So far, the Jan. 6 select committee has closely held most of the information investigators have collected on last year’s attack on the Capitol and the leadup to it — including anything it may have received about Ginni Thomas, who pressed then-White House chief of staff Mark Meadows to do more to fight to overturn Donald Trump’s loss in 2020.
“Do not concede. It takes time for the army who is gathering for his back,” Ginni Thomas told Meadows in a Nov. 6, 2020, text message. The text was part of a disclosure of 29 messages between Meadows and Ginni Thomas first reported by CBS and the Washington Post. The messages invoked various election-related conspiracy theories and also suggested she had contacted other figures in Trump’s orbit and on Capitol Hill.
Meadows had turned over 2,319 text messages, including Ginni Thomas’, to the select panel as part of a tentative cooperation agreement before it fell apart last December. His replies to Thomas’ messages were supportive but cursory.
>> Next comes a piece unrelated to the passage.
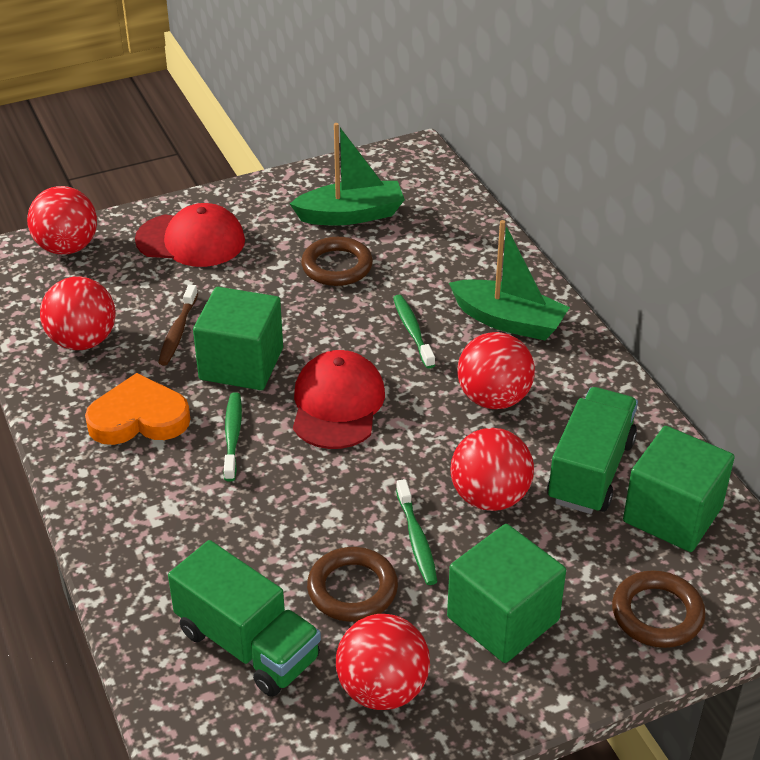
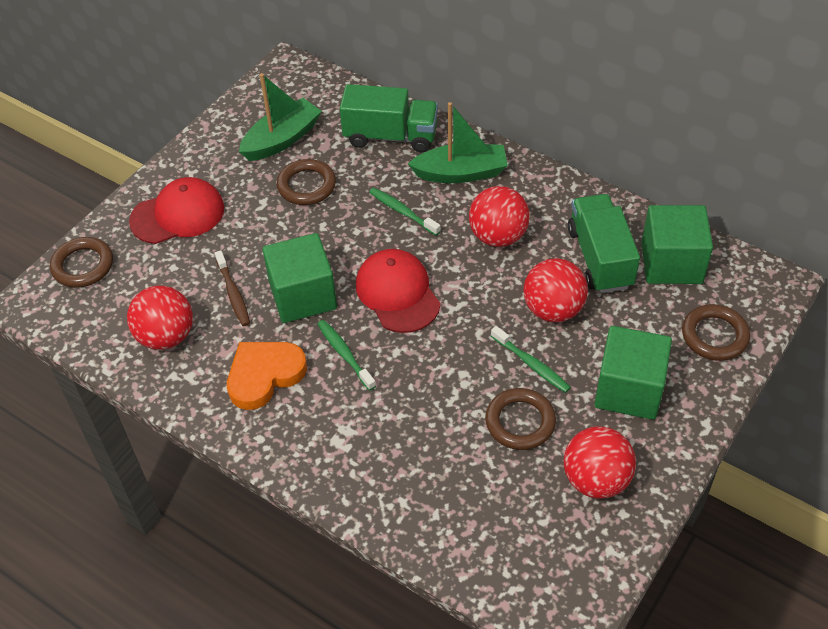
camera: 30 degrees left, 10 degrees up
red ball [27,186,97,255] -> brown ring [50,237,113,288]
green truck [168,540,321,697] -> green truck moved to [340,84,438,152]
“I will stand firm. We will fight until there is no fight left,” he said in a Nov. 10, 2020, response to a different message from Ginni Thomas asking Meadows to “Help This Great President stand firm.” Meadows added: “Our country is too precious to give up on. Thanks for all you do.”
Committee members have noted that Ginni Thomas was not the only one pushing fringe conspiracy theories on Meadows in that post-election period. In fact, he was on the receiving end of a wide swath of messages from figures, including GOP lawmakers, who espoused conspiracy theories about the election and pushed for extreme actions by the former president’s administration.